The proper way to do this is to do this in process_input():

SDL_Event event;

while (SDL_PollEvent(&event)) {
    switch(event.type) {
        case SDL_QUIT:
            // signal the main loop to quit somehow
            break;
        default:
            break;
    }
}

Consider making a struct for all grid element properties

Each grid element has several properties, such as velocity, density, whether it is part of the boundary or not, and so on. You have split the grid into several arrays, one for each property. It is usually much better to then create a class or struct that describes all the properties of a grid element, and then make an single array out of that struct. This reduces the number of pointers you have to pass around to the various functions. And if you are dealing with vectors, you might want to make a struct for that too. For example:

// A 2-dimensional vector
struct vec2 {
    float x;
    float y;
};

struct grid_element {
    vec2 velocity = {};
    float density = {};
    bool bound = {};
};

std::vector<grid_element> grid(nsize);

Use a library for vectors and/or multidimensional arrays

You can make your life easier by using one of the many C++ libraries around that implement vector types and multidimensional arrays. The only issue is that there are many to choose from, each with their own pros and cons.

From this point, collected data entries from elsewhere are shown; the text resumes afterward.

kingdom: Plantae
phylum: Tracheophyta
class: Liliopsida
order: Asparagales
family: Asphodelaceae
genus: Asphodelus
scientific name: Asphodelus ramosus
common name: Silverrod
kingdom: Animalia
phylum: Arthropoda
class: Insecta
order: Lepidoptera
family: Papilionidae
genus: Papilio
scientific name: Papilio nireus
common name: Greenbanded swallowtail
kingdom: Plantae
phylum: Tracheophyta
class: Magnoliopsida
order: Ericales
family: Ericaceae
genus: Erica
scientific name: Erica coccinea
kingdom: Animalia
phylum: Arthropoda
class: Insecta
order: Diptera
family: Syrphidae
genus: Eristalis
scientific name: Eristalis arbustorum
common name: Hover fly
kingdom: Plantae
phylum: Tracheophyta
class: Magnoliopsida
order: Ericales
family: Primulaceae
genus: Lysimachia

Don't mix stdio and iostream

In console_write(), you use both printf() and std::cout << "\n";. The problem is that printf() is a C stdio function, and std::cout is a C++ iostream. These are two different things, they can each have their own implementation of buffering. The resulting output might not be what you expect. So be consistent and use only one of them.

(I personally recommend you either using printf(), or use fmtlib. The latter is pure C++, is very similar to printf() except that it uses the Python way of format string notation, and it will become standard in C++20.)